◆ **Exercise description**:
All lines below are to be transcribed exactly.

(Page segmentation data)
*** Block opens ***

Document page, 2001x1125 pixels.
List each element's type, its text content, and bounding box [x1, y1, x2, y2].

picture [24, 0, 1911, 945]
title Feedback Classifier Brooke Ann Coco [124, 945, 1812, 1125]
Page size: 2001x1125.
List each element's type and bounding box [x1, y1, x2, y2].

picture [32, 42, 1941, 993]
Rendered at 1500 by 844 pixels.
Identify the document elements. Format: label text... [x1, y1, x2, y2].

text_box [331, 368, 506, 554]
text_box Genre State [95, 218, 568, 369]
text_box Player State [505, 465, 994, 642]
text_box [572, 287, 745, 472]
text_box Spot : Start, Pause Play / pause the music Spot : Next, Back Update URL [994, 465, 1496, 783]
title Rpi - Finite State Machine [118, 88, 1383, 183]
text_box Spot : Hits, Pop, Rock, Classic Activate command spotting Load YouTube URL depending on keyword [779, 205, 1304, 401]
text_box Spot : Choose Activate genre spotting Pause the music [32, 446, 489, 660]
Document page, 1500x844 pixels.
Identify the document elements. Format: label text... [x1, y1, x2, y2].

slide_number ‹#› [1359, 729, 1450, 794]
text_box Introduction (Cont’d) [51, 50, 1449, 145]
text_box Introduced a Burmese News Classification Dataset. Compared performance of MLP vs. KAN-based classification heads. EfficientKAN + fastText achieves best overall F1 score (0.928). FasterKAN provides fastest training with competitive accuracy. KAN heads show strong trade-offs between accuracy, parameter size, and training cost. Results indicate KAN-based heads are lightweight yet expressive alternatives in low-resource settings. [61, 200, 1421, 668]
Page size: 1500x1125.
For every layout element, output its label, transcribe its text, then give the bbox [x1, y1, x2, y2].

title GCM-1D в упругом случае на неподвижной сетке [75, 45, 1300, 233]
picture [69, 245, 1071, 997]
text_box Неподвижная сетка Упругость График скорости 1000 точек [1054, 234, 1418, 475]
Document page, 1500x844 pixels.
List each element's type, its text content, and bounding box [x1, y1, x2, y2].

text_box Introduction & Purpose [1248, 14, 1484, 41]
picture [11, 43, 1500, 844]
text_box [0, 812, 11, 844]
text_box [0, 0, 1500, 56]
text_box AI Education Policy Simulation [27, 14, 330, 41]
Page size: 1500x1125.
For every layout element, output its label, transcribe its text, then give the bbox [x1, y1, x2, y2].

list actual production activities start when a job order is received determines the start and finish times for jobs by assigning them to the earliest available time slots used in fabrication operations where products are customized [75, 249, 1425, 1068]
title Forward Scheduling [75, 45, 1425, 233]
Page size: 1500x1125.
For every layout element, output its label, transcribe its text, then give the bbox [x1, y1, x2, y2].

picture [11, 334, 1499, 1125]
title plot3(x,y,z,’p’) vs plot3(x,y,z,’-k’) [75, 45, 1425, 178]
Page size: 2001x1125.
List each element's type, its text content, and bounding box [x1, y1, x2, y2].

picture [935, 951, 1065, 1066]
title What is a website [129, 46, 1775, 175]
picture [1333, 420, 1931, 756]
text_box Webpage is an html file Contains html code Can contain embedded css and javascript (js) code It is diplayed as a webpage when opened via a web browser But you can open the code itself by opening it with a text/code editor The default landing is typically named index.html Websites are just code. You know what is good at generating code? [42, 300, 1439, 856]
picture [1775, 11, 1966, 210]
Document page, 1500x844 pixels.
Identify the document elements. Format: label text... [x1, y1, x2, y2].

*** Block closes ***

◆ **Task output**:
Document page, 2001x1125 pixels.
List each element's type, its text content, and bounding box [x1, y1, x2, y2].

picture [24, 0, 1911, 945]
title Feedback Classifier Brooke Ann Coco [124, 945, 1812, 1125]
Page size: 2001x1125.
List each element's type and bounding box [x1, y1, x2, y2].

picture [32, 42, 1941, 993]
Rendered at 1500 by 844 pixels.
Identify the document elements. Format: label text... [x1, y1, x2, y2].

text_box [331, 368, 506, 554]
text_box Genre State [95, 218, 568, 369]
text_box Player State [505, 465, 994, 642]
text_box [572, 287, 745, 472]
text_box Spot : Start, Pause Play / pause the music Spot : Next, Back Update URL [994, 465, 1496, 783]
title Rpi - Finite State Machine [118, 88, 1383, 183]
text_box Spot : Hits, Pop, Rock, Classic Activate command spotting Load YouTube URL depending on keyword [779, 205, 1304, 401]
text_box Spot : Choose Activate genre spotting Pause the music [32, 446, 489, 660]
Document page, 1500x844 pixels.
Identify the document elements. Format: label text... [x1, y1, x2, y2].

slide_number ‹#› [1359, 729, 1450, 794]
text_box Introduction (Cont’d) [51, 50, 1449, 145]
text_box Introduced a Burmese News Classification Dataset. Compared performance of MLP vs. KAN-based classification heads. EfficientKAN + fastText achieves best overall F1 score (0.928). FasterKAN provides fastest training with competitive accuracy. KAN heads show strong trade-offs between accuracy, parameter size, and training cost. Results indicate KAN-based heads are lightweight yet expressive alternatives in low-resource settings. [61, 200, 1421, 668]
Page size: 1500x1125.
For every layout element, output its label, transcribe its text, then give the bbox [x1, y1, x2, y2].

title GCM-1D в упругом случае на неподвижной сетке [75, 45, 1300, 233]
picture [69, 245, 1071, 997]
text_box Неподвижная сетка Упругость График скорости 1000 точек [1054, 234, 1418, 475]
Document page, 1500x844 pixels.
List each element's type, its text content, and bounding box [x1, y1, x2, y2].

text_box Introduction & Purpose [1248, 14, 1484, 41]
picture [11, 43, 1500, 844]
text_box [0, 812, 11, 844]
text_box [0, 0, 1500, 56]
text_box AI Education Policy Simulation [27, 14, 330, 41]
Page size: 1500x1125.
For every layout element, output its label, transcribe its text, then give the bbox [x1, y1, x2, y2].

list actual production activities start when a job order is received determines the start and finish times for jobs by assigning them to the earliest available time slots used in fabrication operations where products are customized [75, 249, 1425, 1068]
title Forward Scheduling [75, 45, 1425, 233]
Page size: 1500x1125.
For every layout element, output its label, transcribe its text, then give the bbox [x1, y1, x2, y2].

picture [11, 334, 1499, 1125]
title plot3(x,y,z,’p’) vs plot3(x,y,z,’-k’) [75, 45, 1425, 178]
Page size: 2001x1125.
List each element's type, its text content, and bounding box [x1, y1, x2, y2].

picture [935, 951, 1065, 1066]
title What is a website [129, 46, 1775, 175]
picture [1333, 420, 1931, 756]
text_box Webpage is an html file Contains html code Can contain embedded css and javascript (js) code It is diplayed as a webpage when opened via a web browser But you can open the code itself by opening it with a text/code editor The default landing is typically named index.html Websites are just code. You know what is good at generating code? [42, 300, 1439, 856]
picture [1775, 11, 1966, 210]
Document page, 1500x844 pixels.
Identify the document elements. Format: label text... [x1, y1, x2, y2].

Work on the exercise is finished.